Metrics (with reference):
- **KS statistic** (continuous distribution)
- **Quantile diffs** (q05/q25/q50/q75/q95)
- **Lag1 correlation diff** (temporal structure)
- **Discrete JSD** over vocab frequency
- **Invalid token counts**
**指标汇总与对比脚本:** `example/summary_metrics.py`
- 输出 avg_ks / avg_jsd / avg_lag1_diff
- 追加记录到 `example/results/metrics_history.csv`
- 如果存在上一次记录,输出 delta新旧对比
**分布诊断脚本(逐特征 KS/CDF** `example/diagnose_ks.py`
- 输出 `example/results/ks_per_feature.csv`(每个连续特征 KS
- 输出 `example/results/cdf_<feature>.svg`(真实 vs 生成 CDF
- 统计生成数据是否堆积在边界gen_frac_at_min / gen_frac_at_max
**Filtered KS剔除难以学习特征仅用于诊断** `example/filtered_metrics.py`
- 规则std 过小或 KS 过高自动剔除
- 输出 `example/results/filtered_metrics.json`
- 只用于诊断,不作为最终指标
Recent runs (Windows):
- 2026-01-27 21:22:34 — avg_ks 0.4046 / avg_jsd 0.0376 / avg_lag1_diff 0.1449
---
## 10. Automation / 自动化
`example/run_all.py` runs all stages with config-driven paths.
`example/run_all_full.py` runs prepare/train/export/eval + KS diagnostics in one command.
`example/run_compare.py` can run a baseline vs temporal config and compute metric deltas.
---
## 11. Key Engineering Decisions / 关键工程决策
- Mixed-type diffusion: continuous + discrete split
- Two-stage training: temporal backbone first, diffusion on residuals
- Switchable backbone: GRU vs Transformer encoder for the diffusion model
- Positional + time embeddings for stability
- Optional inverse-variance weighting for continuous loss
- Log1p transforms for heavy-tailed signals
---
## 12. Code Map (Key Files) / 代码索引
- Core model: `example/hybrid_diffusion.py`
- Training: `example/train.py`
- Temporal GRU: `example/hybrid_diffusion.py` (`TemporalGRUGenerator`)

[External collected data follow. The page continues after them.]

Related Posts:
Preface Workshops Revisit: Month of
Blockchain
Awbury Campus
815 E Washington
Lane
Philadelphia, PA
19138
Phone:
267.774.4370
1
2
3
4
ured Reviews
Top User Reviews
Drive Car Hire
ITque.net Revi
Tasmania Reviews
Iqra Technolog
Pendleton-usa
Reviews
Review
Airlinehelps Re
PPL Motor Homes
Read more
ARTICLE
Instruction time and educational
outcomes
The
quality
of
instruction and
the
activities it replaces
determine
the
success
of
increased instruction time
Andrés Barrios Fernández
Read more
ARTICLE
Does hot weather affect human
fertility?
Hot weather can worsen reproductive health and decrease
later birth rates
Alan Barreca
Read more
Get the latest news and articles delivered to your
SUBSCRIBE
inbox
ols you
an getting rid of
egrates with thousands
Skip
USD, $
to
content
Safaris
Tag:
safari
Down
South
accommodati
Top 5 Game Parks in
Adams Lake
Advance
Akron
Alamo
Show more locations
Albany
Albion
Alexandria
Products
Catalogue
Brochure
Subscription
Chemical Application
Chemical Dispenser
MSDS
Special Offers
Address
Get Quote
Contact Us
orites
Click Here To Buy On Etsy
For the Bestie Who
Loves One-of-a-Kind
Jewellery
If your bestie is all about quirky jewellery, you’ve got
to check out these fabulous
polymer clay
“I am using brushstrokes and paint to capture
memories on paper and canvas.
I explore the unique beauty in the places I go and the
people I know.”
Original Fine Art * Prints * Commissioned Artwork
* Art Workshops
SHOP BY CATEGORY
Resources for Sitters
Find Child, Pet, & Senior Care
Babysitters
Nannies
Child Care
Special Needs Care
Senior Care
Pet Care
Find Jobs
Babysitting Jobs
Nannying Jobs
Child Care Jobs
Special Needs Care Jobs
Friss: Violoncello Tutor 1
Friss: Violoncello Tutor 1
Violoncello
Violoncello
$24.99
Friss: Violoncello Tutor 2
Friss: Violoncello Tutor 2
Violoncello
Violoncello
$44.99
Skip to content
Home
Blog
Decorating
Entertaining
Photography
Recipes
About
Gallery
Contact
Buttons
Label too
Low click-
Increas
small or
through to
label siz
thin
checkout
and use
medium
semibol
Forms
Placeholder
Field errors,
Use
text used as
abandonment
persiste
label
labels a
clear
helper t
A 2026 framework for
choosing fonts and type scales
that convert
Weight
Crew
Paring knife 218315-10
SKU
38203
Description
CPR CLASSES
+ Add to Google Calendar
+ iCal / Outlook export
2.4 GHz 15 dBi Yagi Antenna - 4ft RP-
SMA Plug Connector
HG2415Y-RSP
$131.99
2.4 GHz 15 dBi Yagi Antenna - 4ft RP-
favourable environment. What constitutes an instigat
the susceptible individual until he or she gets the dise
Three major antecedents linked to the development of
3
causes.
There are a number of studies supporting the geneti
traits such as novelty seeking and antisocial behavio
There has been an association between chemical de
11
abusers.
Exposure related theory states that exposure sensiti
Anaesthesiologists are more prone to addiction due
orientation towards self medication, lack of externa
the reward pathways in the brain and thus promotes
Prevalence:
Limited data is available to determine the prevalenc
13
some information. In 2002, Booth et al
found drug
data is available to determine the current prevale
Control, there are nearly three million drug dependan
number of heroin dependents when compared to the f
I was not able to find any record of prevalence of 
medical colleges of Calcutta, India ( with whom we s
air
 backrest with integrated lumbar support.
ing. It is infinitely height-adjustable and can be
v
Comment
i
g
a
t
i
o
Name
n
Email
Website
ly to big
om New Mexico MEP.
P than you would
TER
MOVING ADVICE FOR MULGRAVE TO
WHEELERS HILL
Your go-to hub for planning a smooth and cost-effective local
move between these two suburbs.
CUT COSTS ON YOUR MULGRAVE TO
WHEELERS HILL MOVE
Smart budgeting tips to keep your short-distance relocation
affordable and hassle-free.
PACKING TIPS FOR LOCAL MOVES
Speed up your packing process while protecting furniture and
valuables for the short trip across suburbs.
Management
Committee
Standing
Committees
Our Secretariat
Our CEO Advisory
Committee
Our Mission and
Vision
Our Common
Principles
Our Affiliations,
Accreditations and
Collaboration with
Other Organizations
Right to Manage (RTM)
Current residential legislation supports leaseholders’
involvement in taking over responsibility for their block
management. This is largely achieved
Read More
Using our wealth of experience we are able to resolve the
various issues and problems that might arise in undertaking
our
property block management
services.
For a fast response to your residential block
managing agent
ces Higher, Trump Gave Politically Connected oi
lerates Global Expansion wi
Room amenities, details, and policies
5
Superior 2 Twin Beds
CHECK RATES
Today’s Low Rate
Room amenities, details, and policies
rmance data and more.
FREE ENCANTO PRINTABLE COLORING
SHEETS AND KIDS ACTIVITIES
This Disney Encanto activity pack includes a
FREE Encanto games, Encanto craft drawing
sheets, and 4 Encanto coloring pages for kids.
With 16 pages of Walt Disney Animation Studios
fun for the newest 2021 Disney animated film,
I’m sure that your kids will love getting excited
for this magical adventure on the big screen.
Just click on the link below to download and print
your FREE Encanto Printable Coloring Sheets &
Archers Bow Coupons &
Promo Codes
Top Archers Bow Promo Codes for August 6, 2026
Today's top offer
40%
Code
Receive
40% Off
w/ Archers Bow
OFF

- Data prep: `example/prepare_data.py`
- Data utilities: `example/data_utils.py`
- Sampling: `example/sample.py`
- Export: `example/export_samples.py`
- Evaluation: `example/evaluate_generated.py`
- Pipeline: `example/run_all.py`
- Config: `example/config.json`
---
## 13. Known Issues / Current Limitations / 已知问题
- KS can remain high on a subset of features → per-feature diagnosis required
- Lag1 may fluctuate → distribution vs temporal trade-off
- Discrete JSD can regress when continuous KS is prioritized
- Transformer backbone may change stability; needs systematic comparison
---
## 14. Suggested Next Steps / 下一步建议
- Compare GRU vs Transformer backbone using `run_compare.py`
- Explore **vprediction** for continuous branch
- Strengthen discrete diffusion (e.g., D3PM-style transitions)
- Add targeted discrete calibration for highJSD columns
---
## 15. Summary / 总结
This project implements a **two-stage hybrid diffusion model** for ICS feature sequences: a GRU-based temporal backbone first models sequence trends, then diffusion learns residual corrections. The pipeline covers data prep, two-stage training, sampling, export, and evaluation. The main research challenge remains in balancing **distributional fidelity (KS)** and **temporal consistency (lag1)**.
本项目实现了**两阶段混合扩散模型**:先用 GRU 时序骨干学习趋势,再用扩散学习残差校正。系统包含完整训练与评估流程。主要挑战仍是**分布对齐KS与时序一致性lag1之间的平衡**。